DES MOINES — Lawmakers finalized a $6.244 billion state budget and a major mental health system redesign Wednesday, but adjourned without passing a comprehensive property tax relief package — a top priority they promised to continue working on during the interim and to fight about as they hit the 2012 campaign trail.

The 84th General Assembly’s second yearly meeting ended on the 122th day — 22 days beyond the adjournment target — after the Senate adjourned at 5:23 p.m. and the House followed suit 50 minutes later.

Lawmakers from both political parties pointed to initial steps they took to reform the state’s education system and shift to a more-equitable regional approach of providing uniform mental health services locally as major accomplishments. But they conceded it was a major disappointment to adjourn without having provided promised tax relief to businesses by lowering rates on commercial and industrial property — an issue that has gone unresolved for 34 years.

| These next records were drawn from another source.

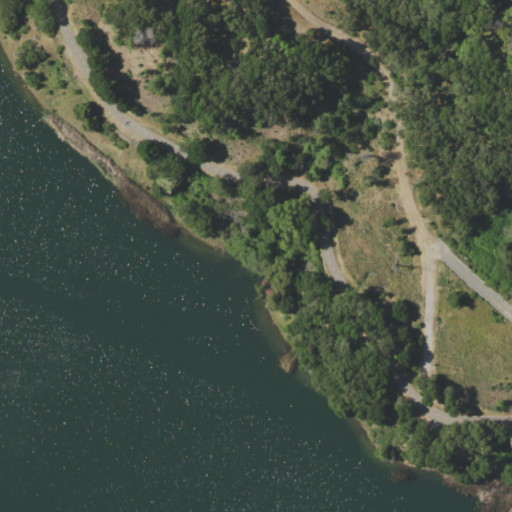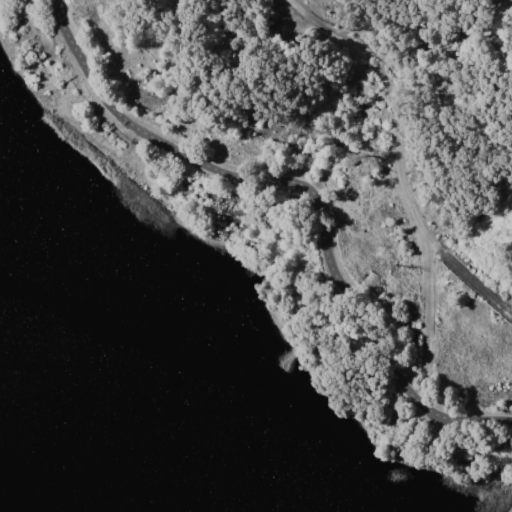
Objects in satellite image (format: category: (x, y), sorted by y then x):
road: (390, 105)
road: (306, 189)
road: (474, 281)
road: (427, 317)
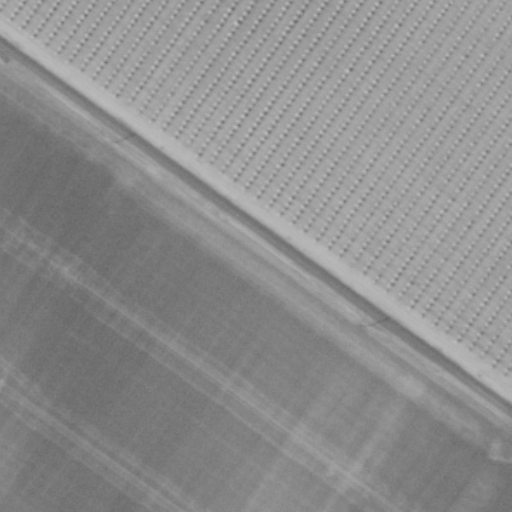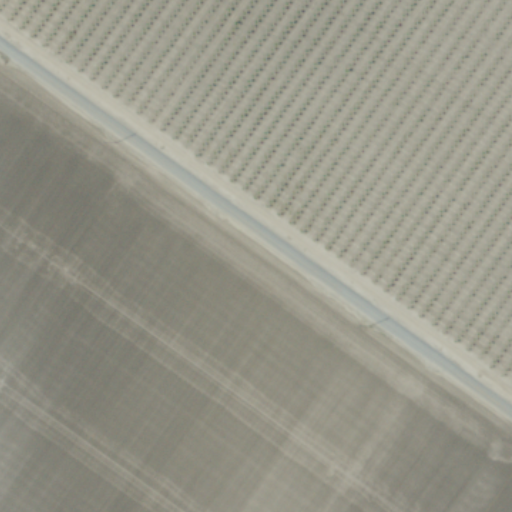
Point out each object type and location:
road: (255, 230)
crop: (255, 256)
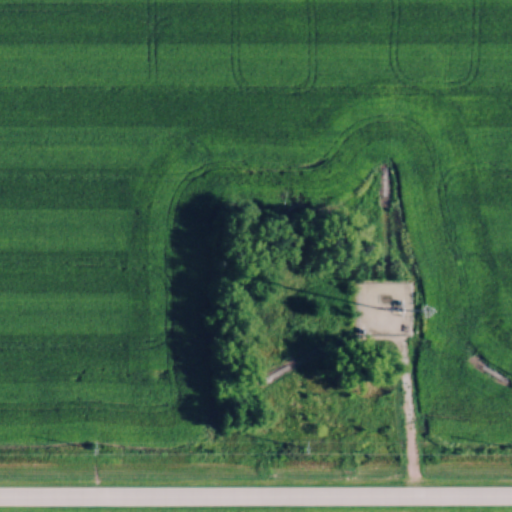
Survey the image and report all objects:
road: (406, 415)
power tower: (86, 444)
power tower: (295, 444)
power tower: (510, 445)
road: (256, 498)
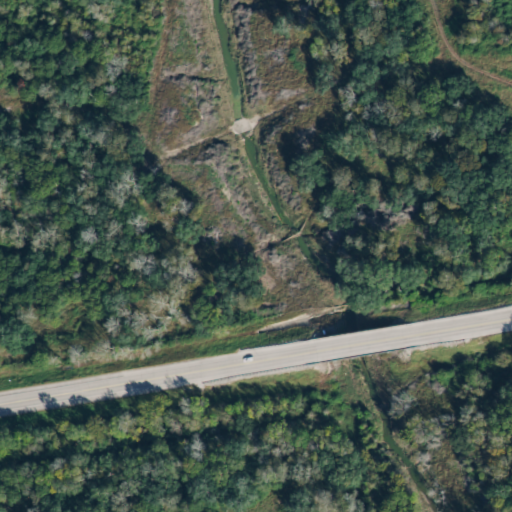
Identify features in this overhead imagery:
road: (256, 357)
railway: (256, 418)
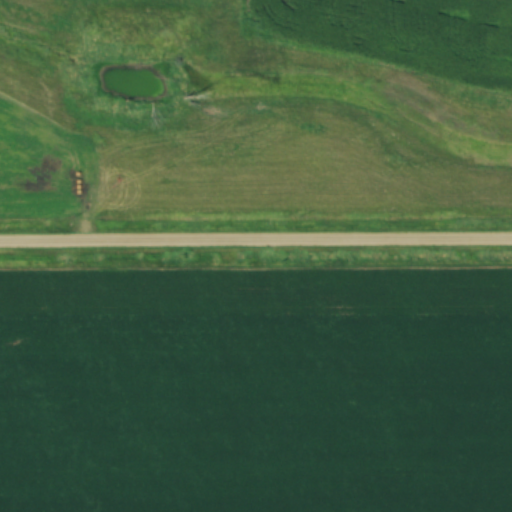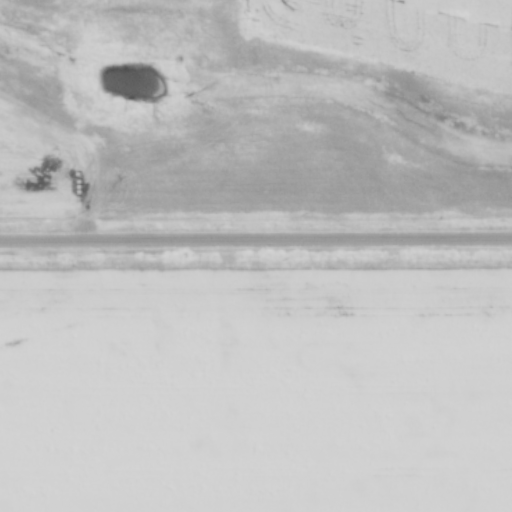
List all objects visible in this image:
road: (256, 227)
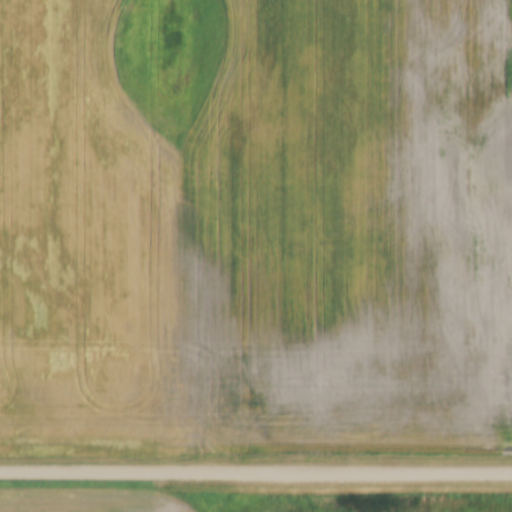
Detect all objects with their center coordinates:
road: (256, 471)
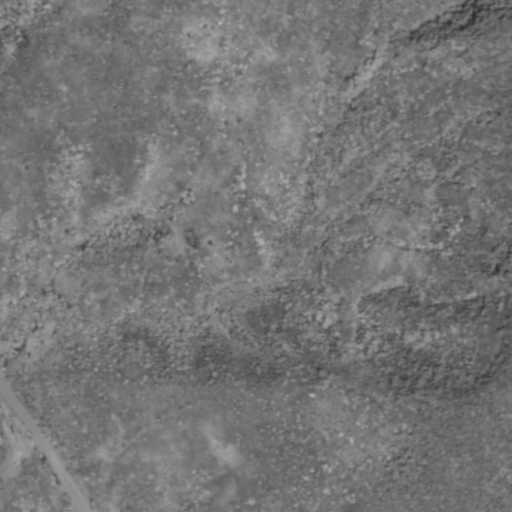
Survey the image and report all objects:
road: (37, 448)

Also, the Senate adjourned without taking up a bill that would have established a regulatory and rate-making structure for MidAmerican Energy’s proposal to build a nuclear energy plant using modular technology sometime in the future. Senators also did not join the House in approving a resolution nullifying a Natural Resources Commission rule banning the use of lead shot when hunting mourning doves when the season opens Sept. 1.

Leaders of the House and Senate met with Gov. Terry Branstad during the afternoon in hopes of finding compromise on a plan to reduce commercial property taxes while limiting growth for other property classes and providing state “backfill” money to cushion the potential loss of revenue to local governments. However, those talks failed to resolve an issue that the governor and both Republicans and Democrats in the split-control Legislature had identified as their top priority for the 2012 session.

“The only option is if the governor wants to call a special session,” said Sen. Brad Zaun, R-Urbandale, minority whip of the Senate GOP caucus.

Senate Majority Leader Mike Gronstal, D-Council Bluffs, said the property tax negotiations got caught up in partisan politics and resulted in lawmakers walking away from a proposal that left $350 million in potential property tax relief “on the table.”

“It’s a tough issue, but I want you to know we offered compromise,” Gronstal said.

House Speaker Kraig Paulsen, R-Hiawatha, said it was “regrettable” that majority House Republicans and majority Senate Democrats couldn’t come together on an agreement to cut business taxes — noting House members sent four proposals to the Senate over two sessions. He pledged to continue to seek common ground during the interim and pledged that Republicans would be back next year with a proposal to cut Iowans’ taxes by $390 million — using the $90 million in a new taxpayer trust account and the state’s projected $300 million ending balance.

Branstad thanked lawmakers for considering his administration’s priorities and for adopting a significant number of them.

“However, the 2012 session may be remembered as much for what failed to be accomplished as for what actually was accomplished,” the governor said in a statement. “Despite the best efforts of my office and a bipartisan majority in the Iowa House, the inability of Senate Democrats to adopt serious property tax reform has put Iowa taxpayers in jeopardy of seeing significant property tax increases in the coming year.”

Gronstal refuted that claim, saying “I gave and I gave and I gave, and as far as I can tell I was the only one negotiating and I think in the end they decided let’s play politics with this issue. How can you walk away from an offer of a 25 percent reduction in commercial property taxes of $350 million? You walk away for one reason — you want to play politics.”